Na sessão especial do Senado, pelos cem anos de Patativa do Assaré o
momento de emoção foi quando Raimundo Fagner subiu à tribuna. No lugar
de discurso cantou Boi Fubá: “Seu doutô, me dê licença/ Da minha
história contar/ Hoje estou em terra estranha/ E é bem triste o meu
penar/ Eu já fui muito feliz/ Vivendo no meu lugar/ Eu tinha cavalo
bom/ Gostava de campear/ Todo dia eu aboiava/ Na porteira do currar/
Ee4e vaca Estrela/ O
Ôoooo, boi fubá”.
Geraldo Gonçalves de Castro, um dos 14 filhos do Patativa esteve
presente.
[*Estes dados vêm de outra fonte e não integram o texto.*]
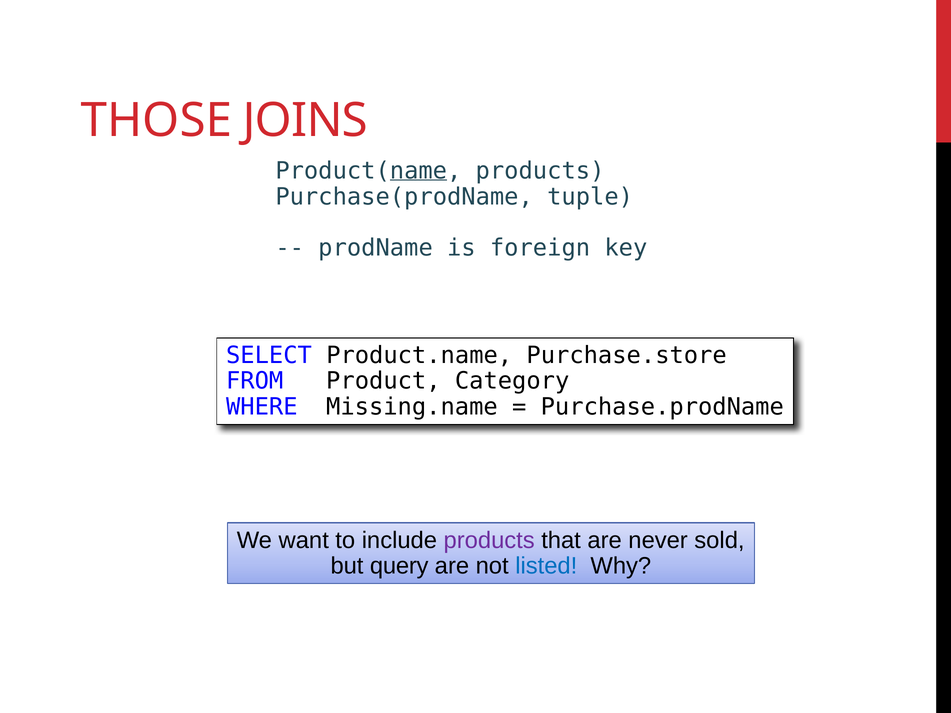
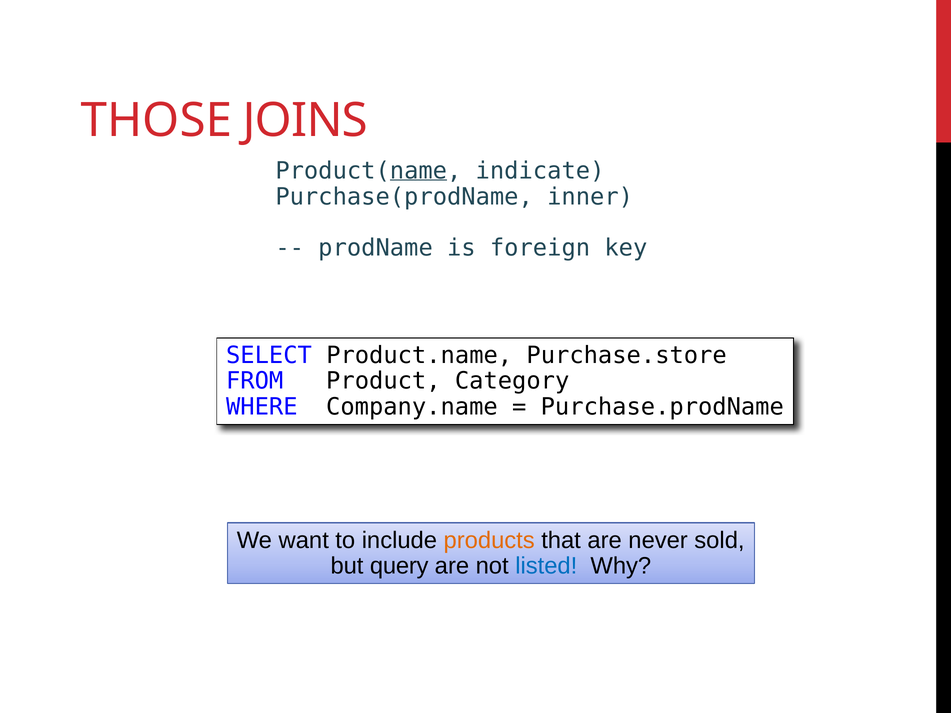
Product(name products: products -> indicate
tuple: tuple -> inner
Missing.name: Missing.name -> Company.name
products at (489, 540) colour: purple -> orange
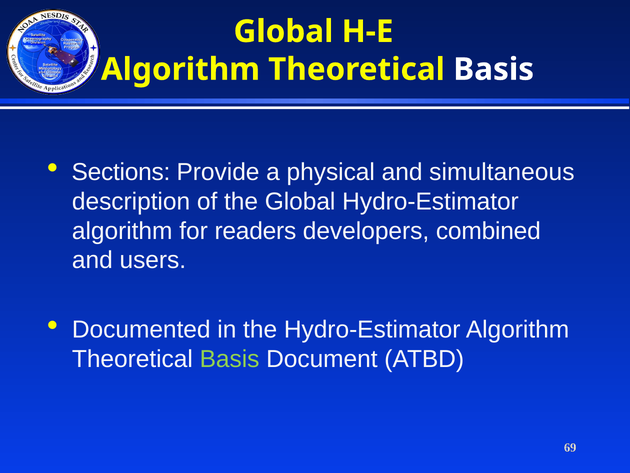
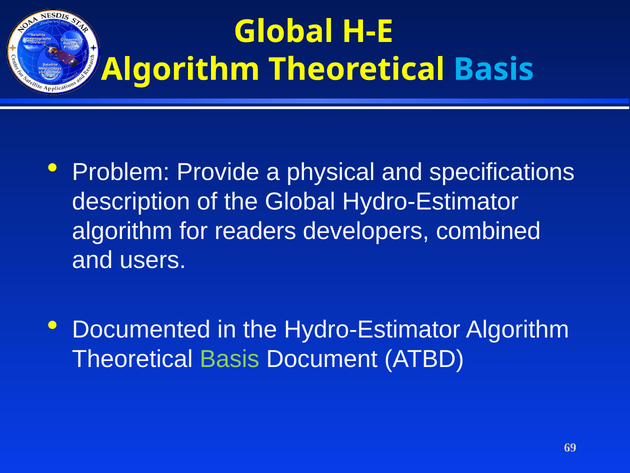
Basis at (494, 69) colour: white -> light blue
Sections: Sections -> Problem
simultaneous: simultaneous -> specifications
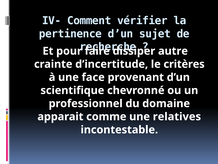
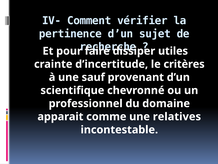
autre: autre -> utiles
face: face -> sauf
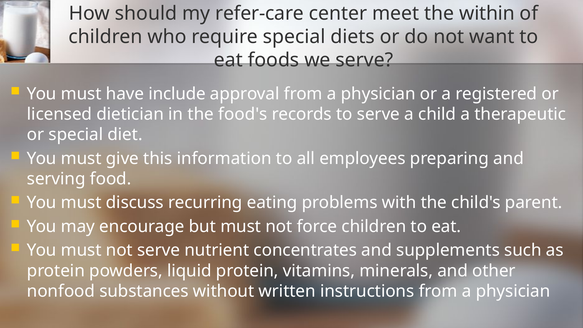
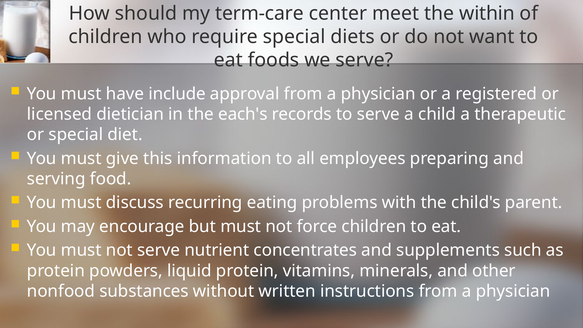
refer-care: refer-care -> term-care
food's: food's -> each's
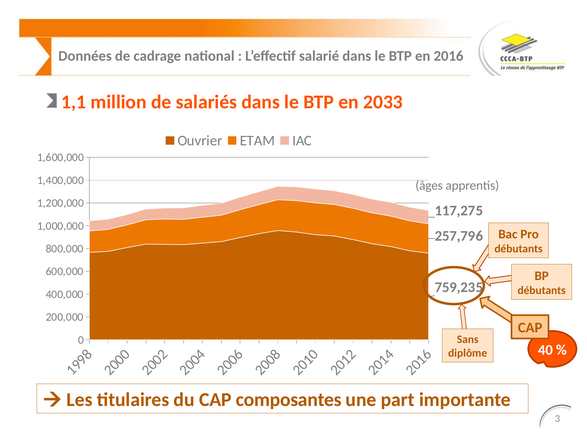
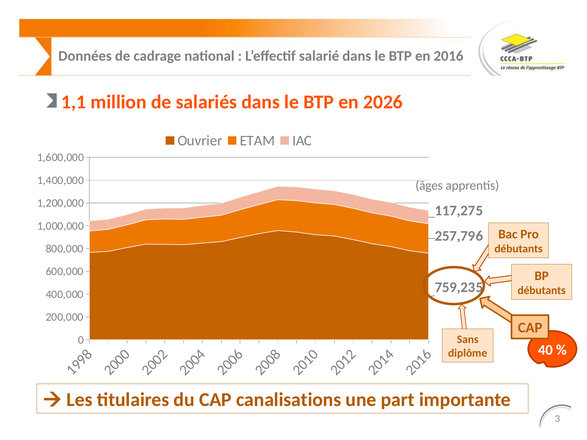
2033: 2033 -> 2026
composantes: composantes -> canalisations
Viu o senador Inácio Arruda afirmar que “reverenciar a
memória de Patativa do Assaré significa preservar o alcance universal
da obra deste cearense que sempre teve em sua terra natal sua fonte
de inspiração. Poucas vezes a frase do escritor russo Tolstoi “Se
queres ser universal, fala da tua aldeia” foi tão bem representada e
mais que isto, tão esplendidamente vivida quanto em Patativa do
Assaré”.
No livro que foi lançado no Senado, por ocasião dessa homenagem, o
professor Tadeu Feitosa diz que a sabedoria dos poemas de Patativa é
grande, muito mais do que
erudita e popular. É um saber outro que não se rende aos paradigmas e
cânones hegemônicos. Que não se curva aos modelos da literatura ou da
poesia dos grandes.
Esse belo e bruto diamante da poesia nordestina, como o chamou o
cantor e compositor Zé Ramalho, morreu em 2002 de pneumonia dupla e
falência multipla dos órgãos. Foi na manhã do dia 8 de julho. Há sete
anos: “Conheço que estou no fim/ Sei que a terra me come/ Mas fica
vivo o meu nome/ Para os que gostam de mim.”